6 May 2025
Engineering margin: The hidden factor that separates demo from deployment
Maciej Malinowski, Quantum Architecture Team Lead

4
MINUTE READ
When evaluating quantum computers, performance is usually determined by two-qubit gate errors. Of course other metrics exist – qubit count, single-qubit gate errors, T1 times also matter. But two-qubit gate errors are typically the bottleneck to powerful quantum computing, and therefore are seen as a ‘super metric’ when describing any quantum computer.
At Oxford Ionics, we work towards a pioneering technology roadmap that includes achieving a two-qubit gate error rate of less than 0.0001 – that is, a fidelity of 0.9999 or ‘four nines’. This goal is an order of magnitude more ambitious than most of the other players in the market who typically aim for fidelities between 0.99 and 0.999.
The reason for this discrepancy is that in principle, Quantum Error Correction (QEC) only requires fidelity above about ‘two nines’ or 0.99. So to some, ‘four nines’ may seem like an overkill – take for example a comment we received off the back of announcing our record-breaking fidelity results last year:

So, are we beating a dead horse here? Not at all.
We could (and likely will!) spend several blog posts discussing the tremendous benefits of achieving ‘four nines’ over ‘two nines’, including how it enables:
The potential for unlocking early quantum advantage in the pre-fault-tolerant (a.k.a NISQ) regime
A reduction in the physical-to-local encoding ratio in the surface code, unlocking the ability to use low overhead but low threshold qLDPC codes – in turn bringing the timelines of fault-tolerant quantum computers forward by several years
Our ability to solve meaningful problems with up to 10,000x fewer physical qubits – allowing us to deliver systems faster, take up less physical footprint, and significantly reduce power consumption
But actually ‘four nines’ gives us something even more impactful, something that frequently goes unmentioned when discussing how to build quantum computers: it gives us engineering margin.
Why engineering margin matters
Margin - or the difference between a design parameter’s minimum requirements for functionality and its actual capability - is one of the most important concepts in engineering, and in essence the key difference between industrial products and academic demonstrations.
Let’s say we wanted to design an elevator to carry a human. In theory, one could argue that 95% of humans weigh below 150 kg – therefore, we can hang an elevator on a rope rated for 150kg, slap a warning sign in front, and call it a day. That setup may suffice for a Proof of Concept demonstration, but we can universally acknowledge that it would be a terrible product. Why? Because it leaves no margin.
In device engineering, margin is required because as devices grow in scale and complexity, their performance always gets more nuanced and slightly less controlled. Quantum computers are no exception – if a quantum computer operates right at the margin of acceptable error, then increasing the qubit number will make it even more marginal. This, in turn, means that larger quantum computers require more cumbersome calibrations, more detailed simulations, more design iterations, and more fabrication runs.
The only way to build large quantum computers soon is to develop quantum computing technology with plenty of performance margin. At Oxford Ionics, we believe ‘four nines’ gives us this margin, whereas ‘two nines’ or even ‘three nines’ fall short.
For example, a recent paper examined the challenge of building large fault-tolerant quantum computers with superconducting qubits. It found that even though the mean two-qubit gate fidelities of many of today’s superconducting quantum computers are above 0.99, they are insufficient for fault-tolerance. This was in part because the “worst qubit” is significantly lower-performing than the “average qubit”. In other words, there is currently insufficient margin between the average two-qubit error rate and the fault-tolerance threshold required to scale the device to large and useful sizes. The authors conclude that, to get sufficient margin, the target average two-qubit gate fidelity should be…around ‘four nines’!

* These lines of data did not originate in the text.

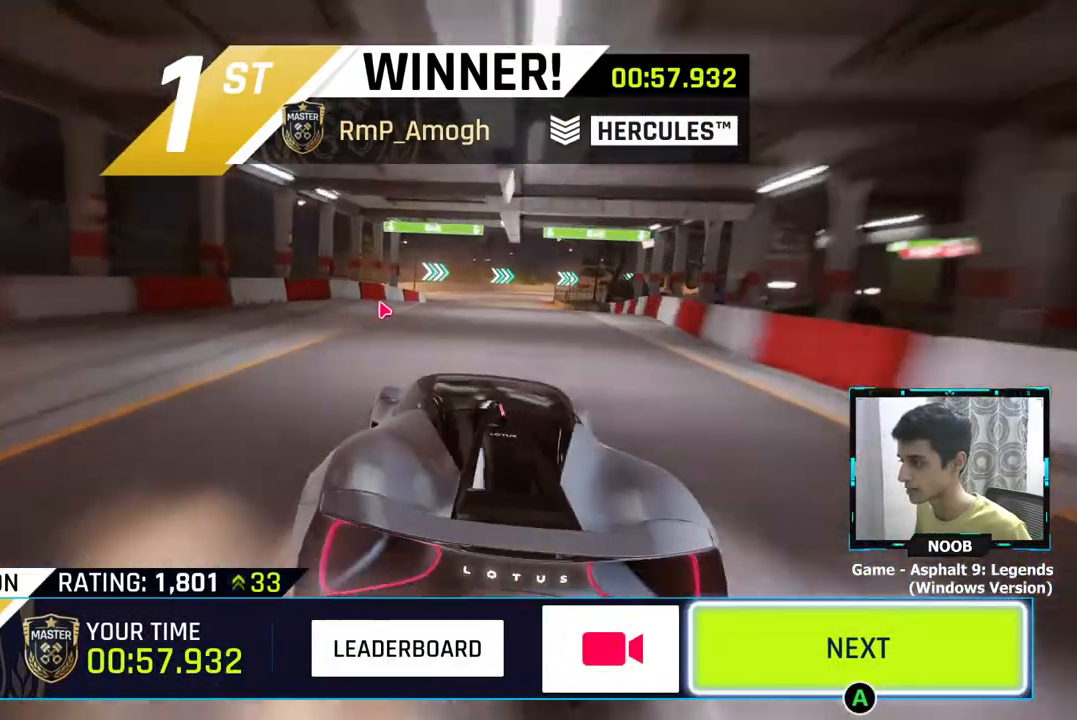
{"buttons": [], "left_stick": "center", "right_stick": "center", "events": [[284, "CROSS", "down"], [351, "CROSS", "up"]]}
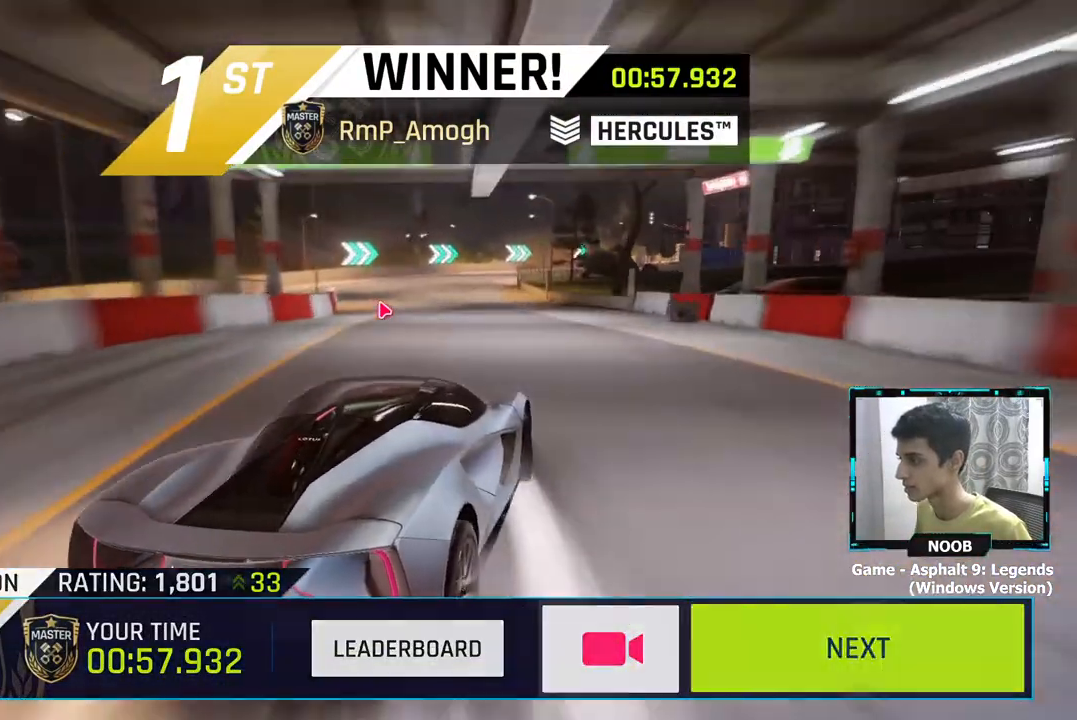
{"buttons": [], "left_stick": "center", "right_stick": "center", "events": []}
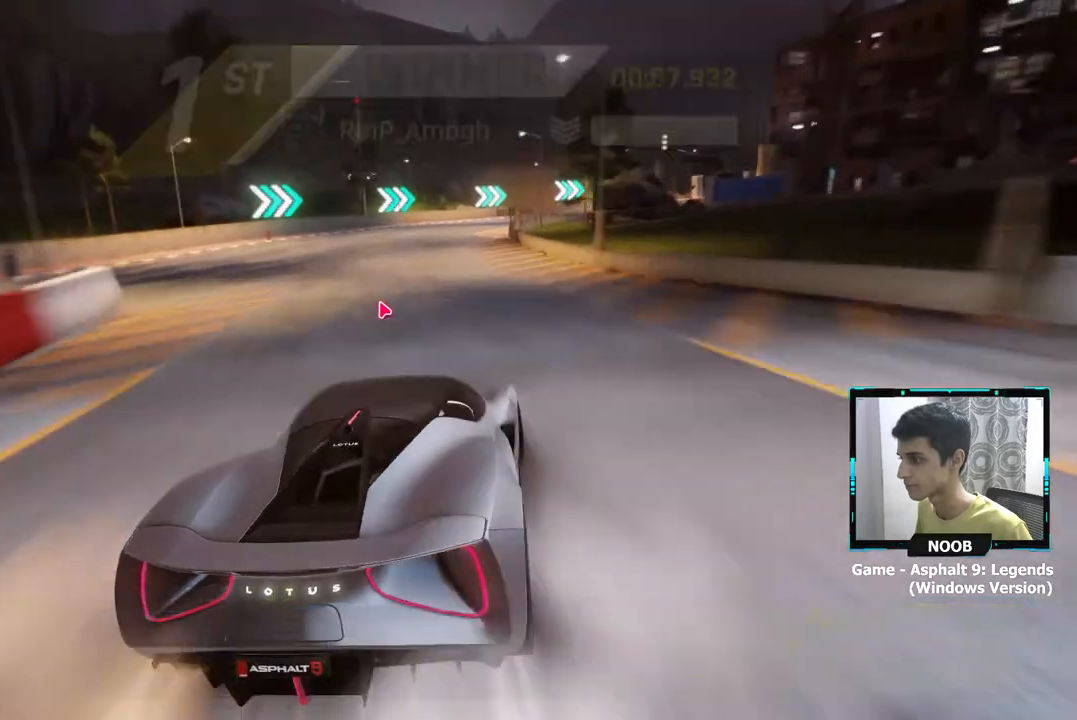
{"buttons": [], "left_stick": "center", "right_stick": "center", "events": []}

Tackling engineering margin at Oxford Ionics
To summarise, achieving ‘four nines’ of fidelity from the get-go gives us plenty of engineering margin, dramatically increasing the confidence with which we can guarantee our quantum computers behave fault-tolerantly when operated at a large scale and with full feature integration. However, our focus on error rates is just one of many examples of margin-focused engineering at Oxford Ionics.
In future blog posts, we will discuss other examples of engineering solutions designed to help our quantum computers maintain performance during scale up, from coherent control techniques that reduce quantum gate calibration sensitivity, to integrated near-field antenna designs with a high degree of tolerance, to chip fabrication imperfections.
And in the end, margin does not simply affect the error rates – it impacts the entire quantum computer deployment, from fabrication yield to device uptime and robustness. Thus, when we turn our focus to engineering margin, it’s not so that we can have the best science experiment of them all. It’s to ensure that our customers receive ongoing value from first deployment all the way to fault tolerant quantum computing.